Ich half ihm, die Pflänzchen und Samen und Aufzeichnungen über die Blumen für Andymon zusammenzupacken, und bot ihm an, daß er mit mir zurückfliegen könne. Er nahm gern an.

Als wir landeten, war, wie um mich zu versöhnen, eine sternklare Nacht. Neben den natürlichen Monden Andymons zog ein heller Lichtfunken seine Bahn. Das Schiff würde Andymon noch Jahrzehntausende umkreisen. Länger vielleicht, als es zu ihm unterwegs gewesen war.

Geburtstag

„Diesmal ist es kein falscher Alarm! Szinas Baby kommt, ganz bestimmt!“ schrie Alfa. Selbst auf dem kleinen Bildschirm des Armbandcomputers sah man ihr an, wie erregt sie war.
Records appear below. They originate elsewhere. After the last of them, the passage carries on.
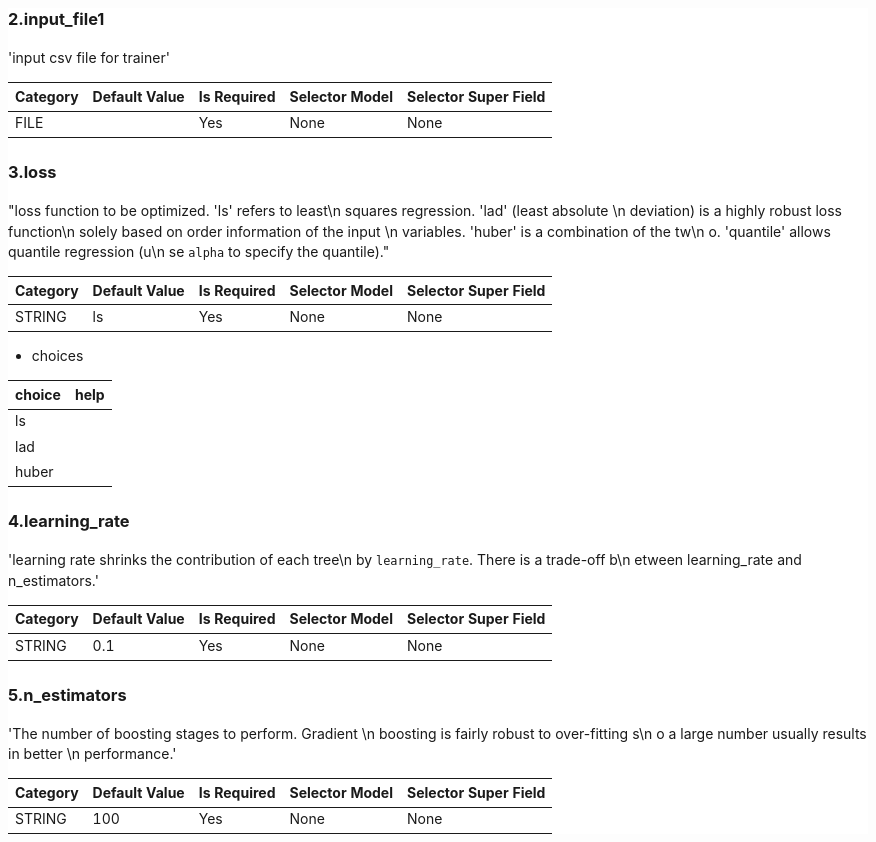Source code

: 
### 2.input_file1
'input csv file for trainer'


| Category | Default Value | Is Required | Selector Model | Selector Super Field |
| --- | --- | --- | --- | --- |
| FILE |  | Yes | None | None |


### 3.loss
"loss function to be optimized. 'ls' refers to least\n              squares        regression. 'lad' (least absolute \n             deviation) is a highly robust        loss function\n              solely based on order information of the input   \n                  variables. 'huber' is a combination of the tw\n             o. 'quantile'        allows quantile regression (u\n             se `alpha` to specify the quantile)."


| Category | Default Value | Is Required | Selector Model | Selector Super Field |
| --- | --- | --- | --- | --- |
| STRING | ls | Yes | None | None |


+ choices


| choice | help |
| --- | --- |
| ls |  |
| lad |  |
| huber |  |


### 4.learning_rate
'learning rate shrinks the contribution of each tree\n              by `learning_rate`.        There is a trade-off b\n             etween learning_rate and n_estimators.'


| Category | Default Value | Is Required | Selector Model | Selector Super Field |
| --- | --- | --- | --- | --- |
| STRING | 0.1 | Yes | None | None |


### 5.n_estimators
'The number of boosting stages to perform. Gradient \n             boosting        is fairly robust to over-fitting s\n             o a large number usually        results in better \n             performance.'


| Category | Default Value | Is Required | Selector Model | Selector Super Field |
| --- | --- | --- | --- | --- |
| STRING | 100 | Yes | None | None |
Eine halbe Stunde später kreiste unser Kopter über der Kuppel von Oasis, ungeduldig hatte ich die Minuten gezählt und gefürchtet, wir würden zu spät eintreffen. Zudem warteten in Andymon-City weitere Geschwister auf die Rückkehr des Kopters. Schwere Bäche Regenwasser flössen über die Kuppel, nahmen ihr jeden Glanz und verschleierten ihr Inneres. Wir setzten auf dem schlammüberspülten Landeplatz auf, der sich inmitten der Wiesen, Felder, Schonungen befand, die strahlenförmig um die Kuppel entstanden.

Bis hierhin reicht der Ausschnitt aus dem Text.